-------- SUPPLIED INFORMATION --------

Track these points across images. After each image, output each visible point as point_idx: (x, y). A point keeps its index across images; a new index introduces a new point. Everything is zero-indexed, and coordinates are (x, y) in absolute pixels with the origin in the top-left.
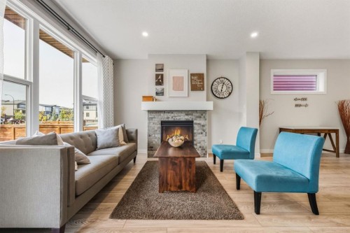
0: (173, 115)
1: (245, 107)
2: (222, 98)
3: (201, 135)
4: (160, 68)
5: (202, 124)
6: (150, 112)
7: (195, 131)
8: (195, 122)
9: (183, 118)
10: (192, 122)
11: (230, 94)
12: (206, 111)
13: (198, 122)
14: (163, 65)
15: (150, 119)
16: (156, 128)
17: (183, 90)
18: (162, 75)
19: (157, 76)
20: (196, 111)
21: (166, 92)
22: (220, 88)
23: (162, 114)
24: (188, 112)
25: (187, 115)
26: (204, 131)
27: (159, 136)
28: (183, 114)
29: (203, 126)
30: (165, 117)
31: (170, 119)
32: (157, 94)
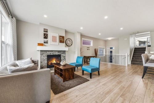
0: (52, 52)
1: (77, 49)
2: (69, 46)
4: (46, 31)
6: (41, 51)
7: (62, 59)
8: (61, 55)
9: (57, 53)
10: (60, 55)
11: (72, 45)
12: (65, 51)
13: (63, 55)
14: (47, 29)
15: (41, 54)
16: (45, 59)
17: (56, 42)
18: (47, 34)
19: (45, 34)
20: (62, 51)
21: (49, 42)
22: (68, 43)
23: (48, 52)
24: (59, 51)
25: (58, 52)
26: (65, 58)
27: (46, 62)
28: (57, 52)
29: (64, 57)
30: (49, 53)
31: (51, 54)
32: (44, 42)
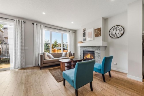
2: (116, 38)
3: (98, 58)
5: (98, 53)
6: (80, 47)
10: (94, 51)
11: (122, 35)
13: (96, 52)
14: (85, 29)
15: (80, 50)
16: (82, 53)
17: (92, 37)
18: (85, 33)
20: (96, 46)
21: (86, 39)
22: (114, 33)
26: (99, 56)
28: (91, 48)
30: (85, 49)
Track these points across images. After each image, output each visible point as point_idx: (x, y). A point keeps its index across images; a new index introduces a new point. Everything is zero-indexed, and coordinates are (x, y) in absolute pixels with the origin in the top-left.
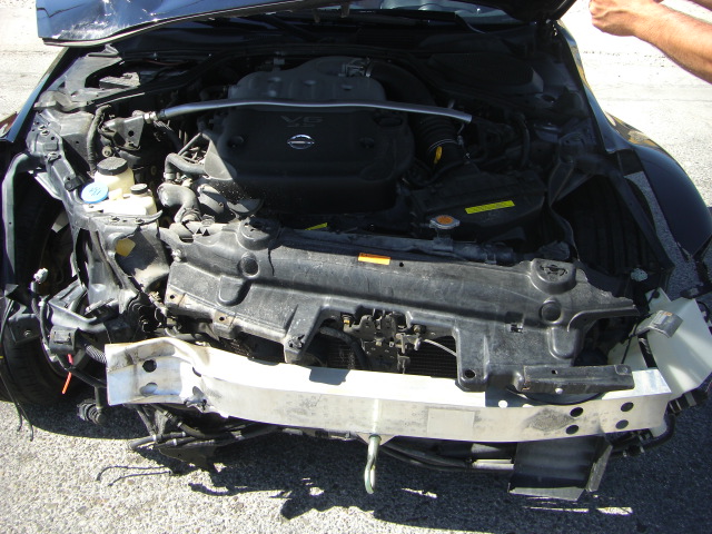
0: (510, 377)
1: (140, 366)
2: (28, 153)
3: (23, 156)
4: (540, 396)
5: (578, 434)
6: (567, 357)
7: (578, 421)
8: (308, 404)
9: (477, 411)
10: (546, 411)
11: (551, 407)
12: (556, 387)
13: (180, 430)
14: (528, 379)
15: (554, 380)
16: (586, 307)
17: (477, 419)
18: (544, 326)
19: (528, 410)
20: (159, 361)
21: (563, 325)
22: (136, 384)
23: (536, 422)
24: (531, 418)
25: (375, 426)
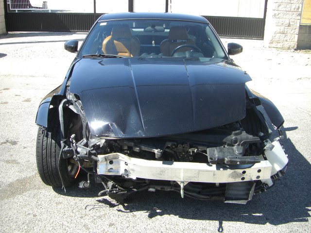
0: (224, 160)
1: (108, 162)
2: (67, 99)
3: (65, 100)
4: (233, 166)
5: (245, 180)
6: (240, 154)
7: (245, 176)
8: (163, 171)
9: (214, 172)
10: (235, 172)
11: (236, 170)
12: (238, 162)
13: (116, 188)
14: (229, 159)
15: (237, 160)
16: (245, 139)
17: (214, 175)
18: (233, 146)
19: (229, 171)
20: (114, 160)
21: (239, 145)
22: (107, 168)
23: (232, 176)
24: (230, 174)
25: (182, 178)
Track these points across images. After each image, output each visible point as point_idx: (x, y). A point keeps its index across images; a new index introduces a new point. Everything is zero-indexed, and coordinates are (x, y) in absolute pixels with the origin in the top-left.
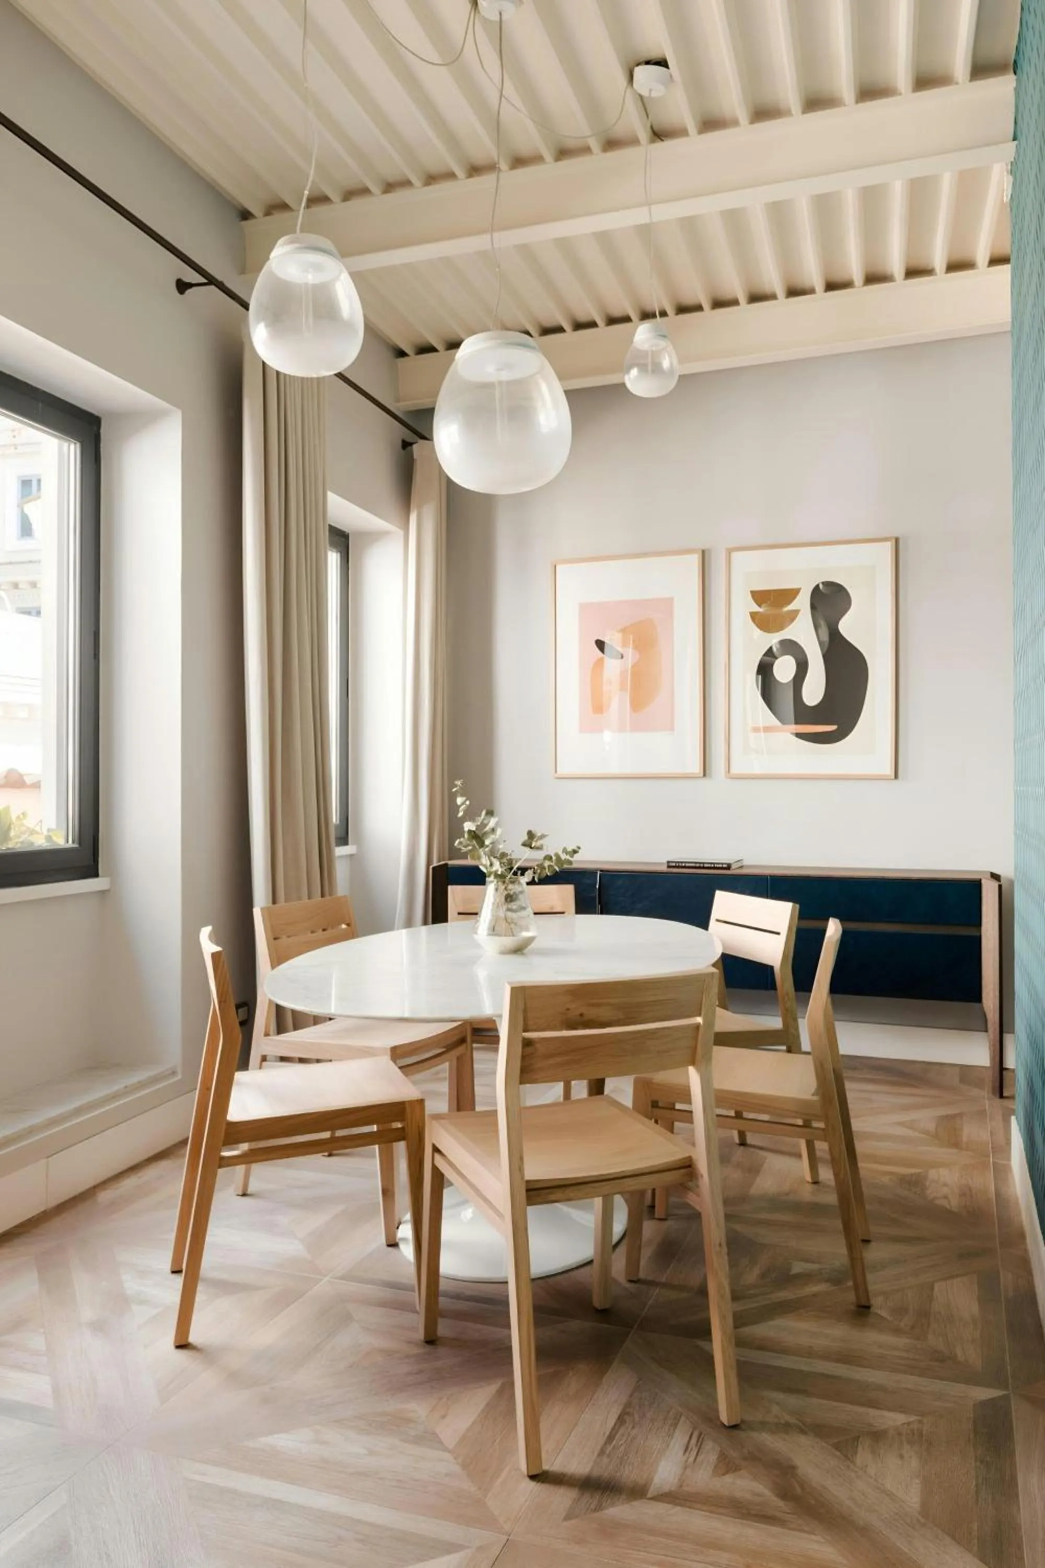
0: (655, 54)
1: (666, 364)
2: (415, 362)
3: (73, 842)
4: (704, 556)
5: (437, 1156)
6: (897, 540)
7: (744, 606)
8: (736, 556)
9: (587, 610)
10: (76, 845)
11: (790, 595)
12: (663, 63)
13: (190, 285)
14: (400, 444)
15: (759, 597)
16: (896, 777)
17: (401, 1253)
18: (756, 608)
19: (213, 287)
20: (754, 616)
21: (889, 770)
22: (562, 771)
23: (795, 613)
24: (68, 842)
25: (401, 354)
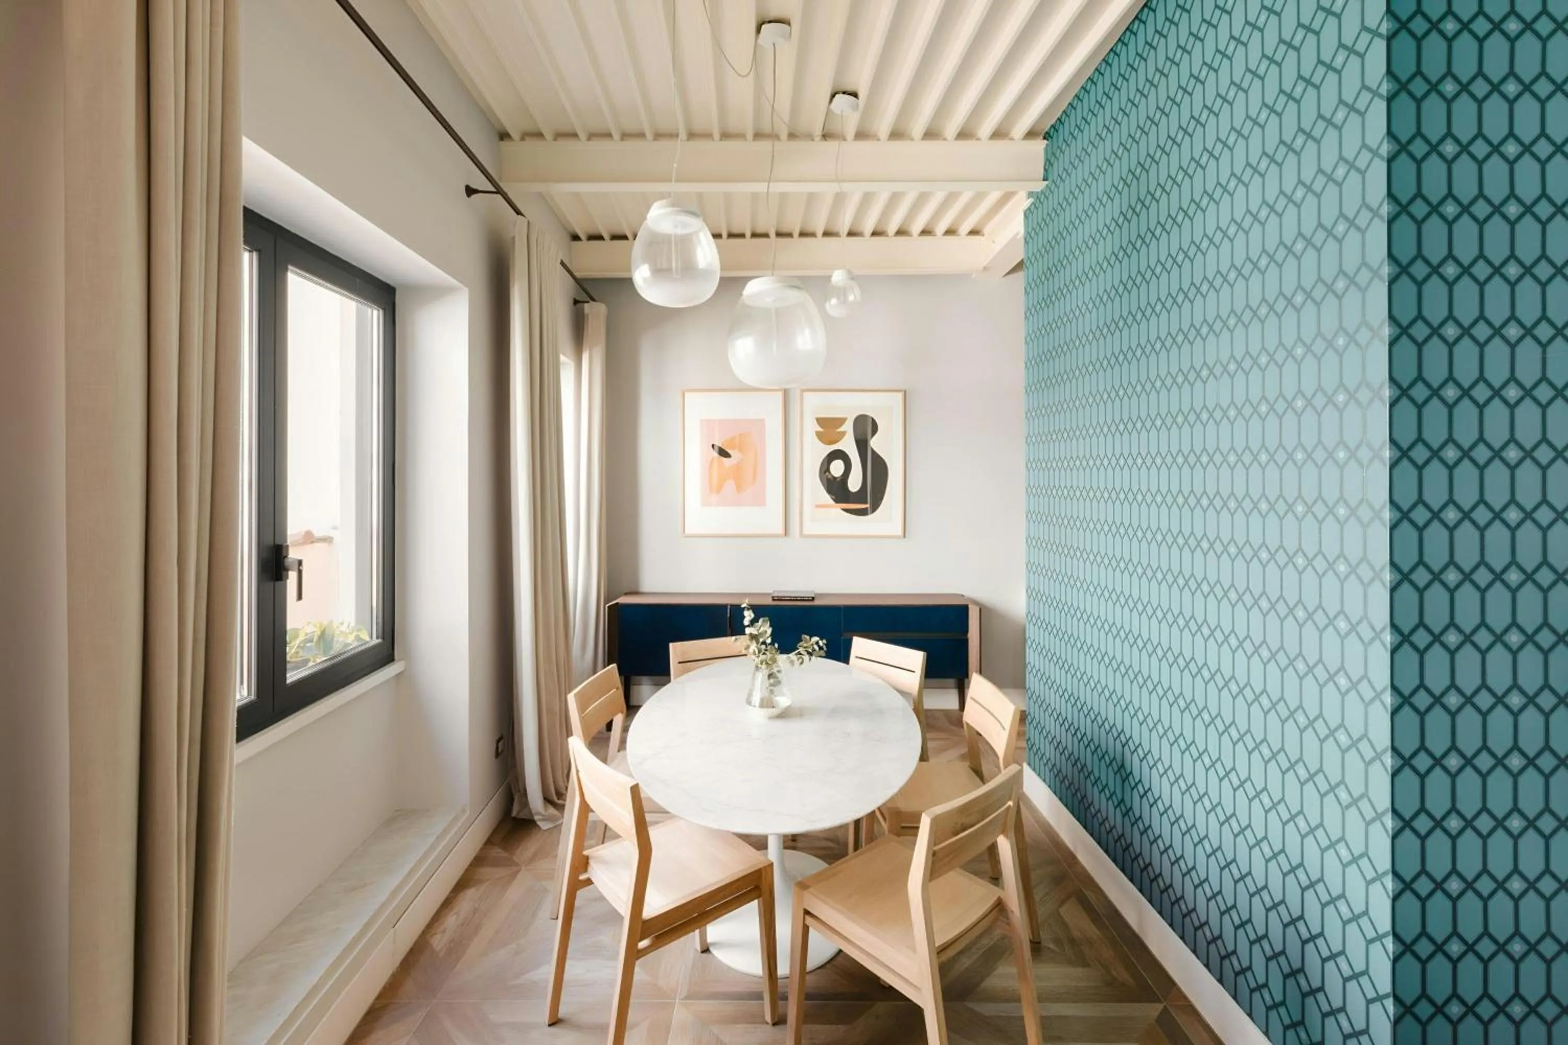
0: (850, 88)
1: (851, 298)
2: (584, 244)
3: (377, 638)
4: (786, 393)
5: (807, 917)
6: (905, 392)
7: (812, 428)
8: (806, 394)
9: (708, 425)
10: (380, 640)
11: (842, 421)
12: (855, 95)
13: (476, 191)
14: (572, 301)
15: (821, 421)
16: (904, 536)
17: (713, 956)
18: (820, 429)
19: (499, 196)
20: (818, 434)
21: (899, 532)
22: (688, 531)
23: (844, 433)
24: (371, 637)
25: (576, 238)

--------

## TO DO
Restate, word for word, the entries above, dropping any picture.

## EXERCISE ANSWER
Track these points across images. After each image, output each visible point as point_idx: (x, y). A point keeps its index across images; a new index introduces a new point. Everything is zero-indexed, and coordinates are (x, y) in absolute pixels with the origin in the top-left.
0: (173, 115)
1: (245, 107)
2: (222, 98)
3: (201, 135)
4: (160, 68)
5: (202, 124)
6: (150, 112)
7: (195, 131)
8: (195, 122)
9: (183, 118)
10: (192, 122)
11: (230, 94)
12: (206, 111)
13: (198, 122)
14: (163, 65)
15: (150, 119)
16: (156, 128)
17: (183, 90)
18: (162, 75)
19: (157, 76)
20: (196, 111)
21: (166, 92)
22: (220, 88)
23: (162, 114)
24: (188, 112)
25: (187, 115)
26: (204, 131)
27: (159, 136)
28: (183, 114)
29: (203, 126)
30: (165, 117)
31: (170, 119)
32: (157, 94)
0: (52, 52)
1: (77, 49)
2: (69, 46)
4: (46, 31)
6: (41, 51)
7: (62, 59)
8: (61, 55)
9: (57, 53)
10: (60, 55)
11: (72, 45)
12: (65, 51)
13: (63, 55)
14: (47, 29)
15: (41, 54)
16: (45, 59)
17: (56, 42)
18: (47, 34)
19: (45, 34)
20: (62, 51)
21: (49, 42)
22: (68, 43)
23: (48, 52)
24: (59, 51)
25: (58, 52)
26: (65, 58)
27: (46, 62)
28: (57, 52)
29: (64, 57)
30: (49, 53)
31: (51, 54)
32: (44, 42)
2: (116, 38)
3: (98, 58)
5: (98, 53)
6: (80, 47)
10: (94, 51)
11: (122, 35)
13: (96, 52)
14: (85, 29)
15: (80, 50)
16: (82, 53)
17: (92, 37)
18: (85, 33)
20: (96, 46)
21: (86, 39)
22: (114, 33)
26: (99, 56)
28: (91, 48)
30: (85, 49)
Track these points across images. After each image, output each visible point as point_idx: (x, y). A point keeps its index across images; a new index introduces a new point. Everything is zero-indexed, and coordinates are (x, y) in absolute pixels with the origin in the top-left.
0: (510, 377)
1: (140, 366)
2: (28, 153)
3: (23, 156)
4: (540, 396)
5: (578, 434)
6: (567, 357)
7: (578, 421)
8: (308, 404)
9: (477, 411)
10: (546, 411)
11: (551, 407)
12: (556, 387)
13: (180, 430)
14: (528, 379)
15: (554, 380)
16: (586, 307)
17: (477, 419)
18: (544, 326)
19: (528, 410)
20: (159, 361)
21: (563, 325)
22: (136, 384)
23: (536, 422)
24: (531, 418)
25: (375, 426)
0: (224, 160)
1: (108, 162)
2: (67, 99)
3: (65, 100)
4: (233, 166)
5: (245, 180)
6: (240, 154)
7: (245, 176)
8: (163, 171)
9: (214, 172)
10: (235, 172)
11: (236, 170)
12: (238, 162)
13: (116, 188)
14: (229, 159)
15: (237, 160)
16: (245, 139)
17: (214, 175)
18: (233, 146)
19: (229, 171)
20: (114, 160)
21: (239, 145)
22: (107, 168)
23: (232, 176)
24: (230, 174)
25: (182, 178)
Track these points across images. After each image, output each visible point as point_idx: (x, y). A point keeps its index across images; a new index introduces a new point. Everything is zero-indexed, and coordinates are (x, y) in absolute pixels with the origin in the top-left.
0: (655, 54)
1: (666, 364)
2: (415, 362)
3: (73, 842)
4: (704, 556)
5: (437, 1156)
6: (897, 540)
7: (744, 606)
8: (736, 556)
9: (587, 610)
10: (76, 845)
11: (790, 595)
12: (663, 63)
13: (190, 285)
14: (400, 444)
15: (759, 597)
16: (896, 777)
17: (401, 1253)
18: (756, 608)
19: (213, 287)
20: (754, 616)
21: (889, 770)
22: (562, 771)
23: (795, 613)
24: (68, 842)
25: (401, 354)
0: (850, 88)
1: (851, 298)
2: (584, 244)
3: (377, 638)
4: (786, 393)
5: (807, 917)
6: (905, 392)
7: (812, 428)
8: (806, 394)
9: (708, 425)
10: (380, 640)
11: (842, 421)
12: (855, 95)
13: (476, 191)
14: (572, 301)
15: (821, 421)
16: (904, 536)
17: (713, 956)
18: (820, 429)
19: (499, 196)
20: (818, 434)
21: (899, 532)
22: (688, 531)
23: (844, 433)
24: (371, 637)
25: (576, 238)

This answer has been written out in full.